--- Instruction ---
Return each line of the records that contains the word "number", treating uppercase and lowercase letters as different.

Records from a dataset:
__________
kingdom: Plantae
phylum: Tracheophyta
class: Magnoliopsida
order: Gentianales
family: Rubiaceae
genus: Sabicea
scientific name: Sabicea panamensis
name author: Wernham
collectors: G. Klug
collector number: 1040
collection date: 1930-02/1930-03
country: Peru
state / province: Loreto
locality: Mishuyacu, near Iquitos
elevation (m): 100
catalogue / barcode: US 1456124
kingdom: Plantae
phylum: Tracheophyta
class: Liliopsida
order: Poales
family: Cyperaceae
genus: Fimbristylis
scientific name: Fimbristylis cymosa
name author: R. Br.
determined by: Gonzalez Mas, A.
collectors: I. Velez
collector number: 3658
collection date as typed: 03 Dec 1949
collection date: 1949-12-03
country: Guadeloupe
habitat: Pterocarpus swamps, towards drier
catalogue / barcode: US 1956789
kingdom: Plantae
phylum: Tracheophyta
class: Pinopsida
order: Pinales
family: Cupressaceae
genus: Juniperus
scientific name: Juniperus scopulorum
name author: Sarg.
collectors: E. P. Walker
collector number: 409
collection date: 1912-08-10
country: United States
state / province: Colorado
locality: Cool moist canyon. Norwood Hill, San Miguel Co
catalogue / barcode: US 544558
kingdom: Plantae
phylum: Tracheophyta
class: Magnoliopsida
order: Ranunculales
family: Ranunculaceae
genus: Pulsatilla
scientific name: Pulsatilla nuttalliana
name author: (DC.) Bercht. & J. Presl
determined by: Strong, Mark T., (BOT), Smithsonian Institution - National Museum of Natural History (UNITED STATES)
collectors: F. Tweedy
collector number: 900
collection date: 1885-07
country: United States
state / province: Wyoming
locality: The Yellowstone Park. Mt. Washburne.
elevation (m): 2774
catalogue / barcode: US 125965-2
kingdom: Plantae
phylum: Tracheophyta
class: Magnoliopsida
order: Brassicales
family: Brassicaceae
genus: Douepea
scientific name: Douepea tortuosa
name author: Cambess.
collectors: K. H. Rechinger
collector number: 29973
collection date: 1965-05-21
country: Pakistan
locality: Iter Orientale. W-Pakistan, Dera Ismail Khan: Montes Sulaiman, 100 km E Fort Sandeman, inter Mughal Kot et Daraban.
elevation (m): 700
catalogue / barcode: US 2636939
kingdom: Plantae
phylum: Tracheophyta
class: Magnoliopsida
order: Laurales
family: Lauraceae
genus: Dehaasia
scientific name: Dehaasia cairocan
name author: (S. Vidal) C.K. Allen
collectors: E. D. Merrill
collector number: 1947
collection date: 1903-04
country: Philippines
__________
--- Exercise output ---
collector number: 1040
collector number: 3658
collector number: 409
collector number: 900
collector number: 29973
collector number: 1947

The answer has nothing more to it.